Map: Arden Manor, Twin Cities Army Ammunition Plant

Proponents say that a stadium could spark a wave of redevelopment and building that would help pay back taxpayers who contribute to the deal. New stores, hotels and restaurants could boost the county's sales and property tax base.

But there could be a downside. There are also hundreds of people living in four mobile home parks just a short drive from the site, many of them poor and unemployed. That development boom could squeeze out some of the most affordable housing in the Twin Cities.

Of course, not everyone at Arden Manor sees it that way.

Tom Fransen
Tom Fransen says a stadium would bring much-needed road improvements and jobs to the northeastern suburbs.
MPR Photo/Tim Nelson

Tom Fransen is a salesman who says he'd welcome the stadium. The northeastern suburbs have been neglected by developers for too long, and the stadium may be the only way to get the kinds of roads and amenities he says the area needs.

"Well worth every penny," he said. "With all the people employed building the stadium, and then once its built, all the employment and people up there, I think it's great. Half a cent, or half a percent is nothing," in taxes."

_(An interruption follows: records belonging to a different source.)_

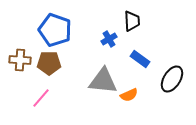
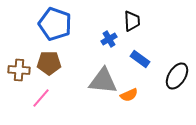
blue pentagon: moved 6 px up
brown cross: moved 1 px left, 10 px down
black ellipse: moved 5 px right, 3 px up
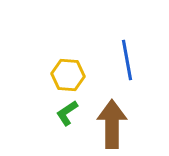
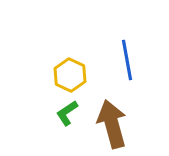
yellow hexagon: moved 2 px right; rotated 20 degrees clockwise
brown arrow: rotated 15 degrees counterclockwise
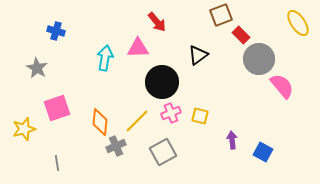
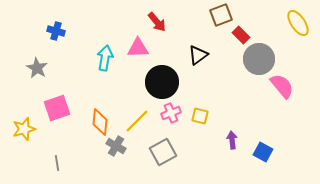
gray cross: rotated 36 degrees counterclockwise
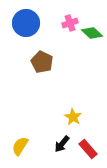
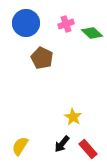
pink cross: moved 4 px left, 1 px down
brown pentagon: moved 4 px up
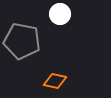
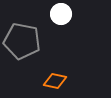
white circle: moved 1 px right
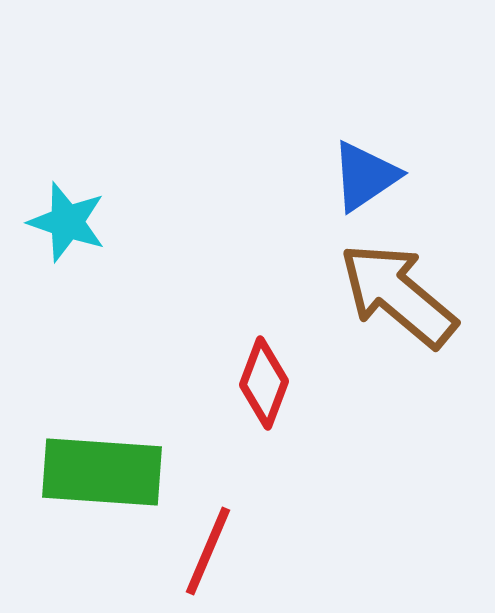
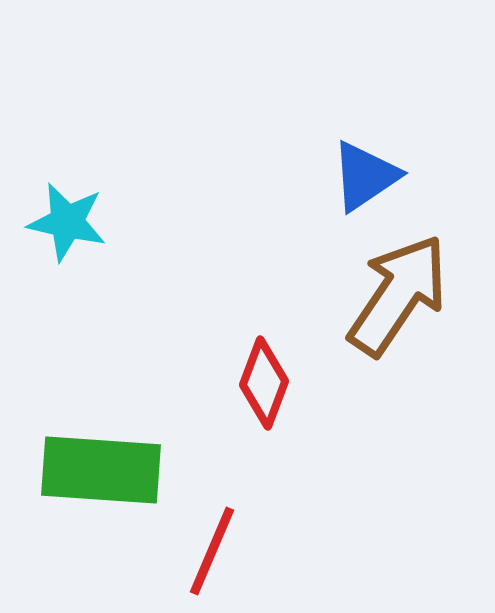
cyan star: rotated 6 degrees counterclockwise
brown arrow: rotated 84 degrees clockwise
green rectangle: moved 1 px left, 2 px up
red line: moved 4 px right
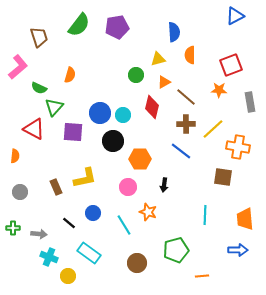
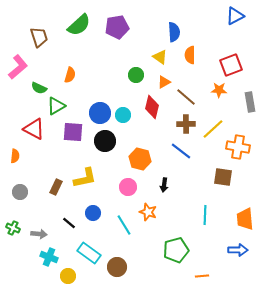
green semicircle at (79, 25): rotated 10 degrees clockwise
yellow triangle at (158, 59): moved 2 px right, 2 px up; rotated 49 degrees clockwise
green triangle at (54, 107): moved 2 px right, 1 px up; rotated 18 degrees clockwise
black circle at (113, 141): moved 8 px left
orange hexagon at (140, 159): rotated 15 degrees clockwise
brown rectangle at (56, 187): rotated 49 degrees clockwise
green cross at (13, 228): rotated 24 degrees clockwise
brown circle at (137, 263): moved 20 px left, 4 px down
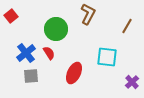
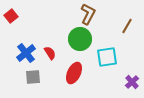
green circle: moved 24 px right, 10 px down
red semicircle: moved 1 px right
cyan square: rotated 15 degrees counterclockwise
gray square: moved 2 px right, 1 px down
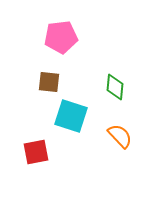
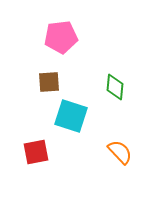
brown square: rotated 10 degrees counterclockwise
orange semicircle: moved 16 px down
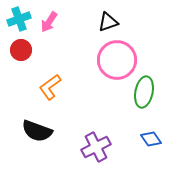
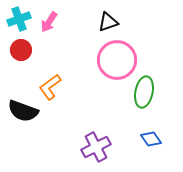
black semicircle: moved 14 px left, 20 px up
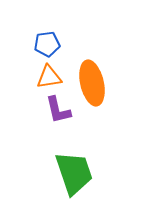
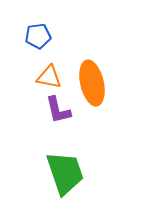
blue pentagon: moved 9 px left, 8 px up
orange triangle: rotated 20 degrees clockwise
green trapezoid: moved 9 px left
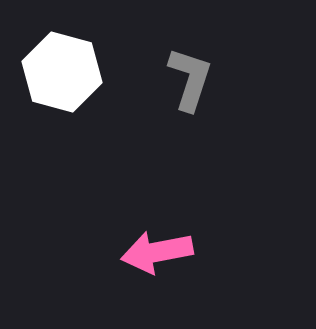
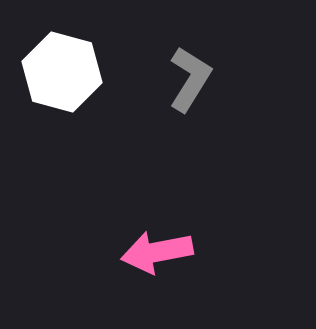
gray L-shape: rotated 14 degrees clockwise
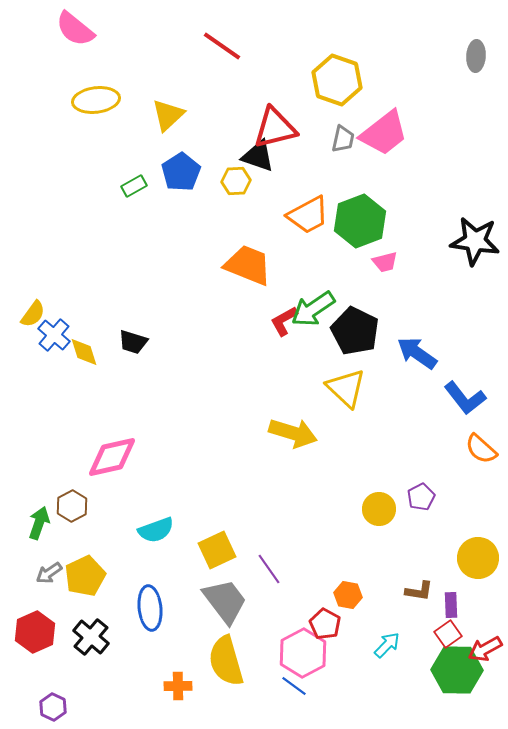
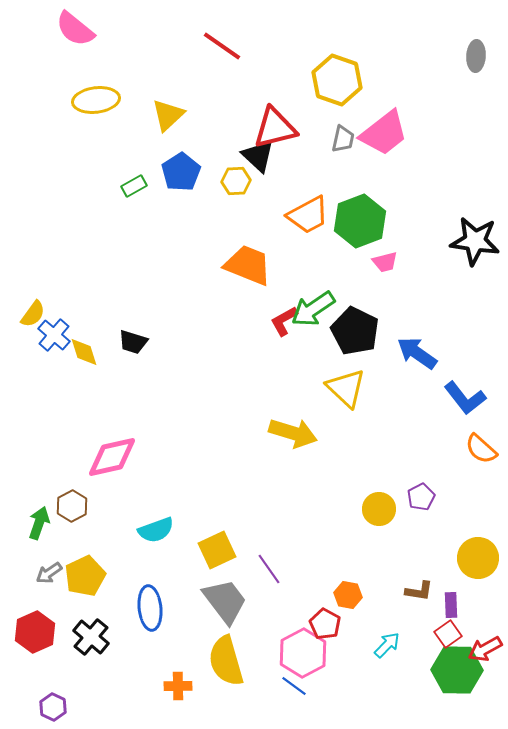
black triangle at (258, 156): rotated 24 degrees clockwise
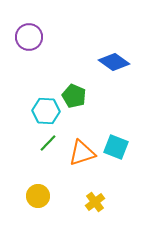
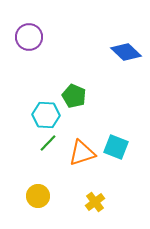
blue diamond: moved 12 px right, 10 px up; rotated 8 degrees clockwise
cyan hexagon: moved 4 px down
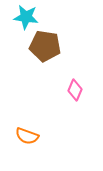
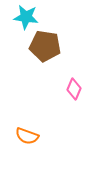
pink diamond: moved 1 px left, 1 px up
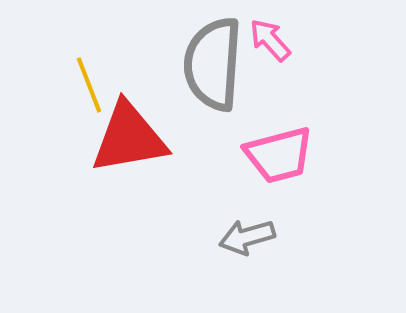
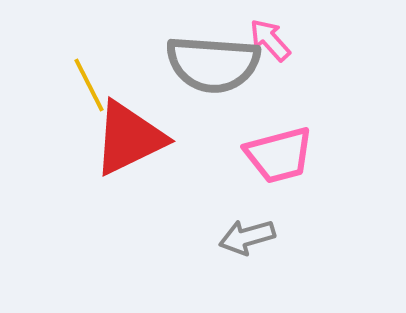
gray semicircle: rotated 90 degrees counterclockwise
yellow line: rotated 6 degrees counterclockwise
red triangle: rotated 16 degrees counterclockwise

Fransen also says he thinks most the state's mobile home relocation trust fund would ease the transition out of Arden Manor for most residents, if the stadium pushed them out.

But down the street, Martha Noel isn't so sure. She's an unemployed assembly line worker, and doesn't think there'll be a paycheck for her at the stadium — building it or otherwise. The way she looks at it, she and her neighbors will be among the hardest hit by a sales tax. And she questions building a football stadium so close to a residential area.

"I don't like it one bit. I don't watch football, and I don't think I want all the trouble, because there's going to be lots of trouble over here. Just craziness and partying and stuff we don't need around here," she said.

Noel and her neighbors may find out more about the stadium plan Tuesday, when the Ramsey County Charter Commission could vote on whether to put the tax proposal on the ballot in 2012.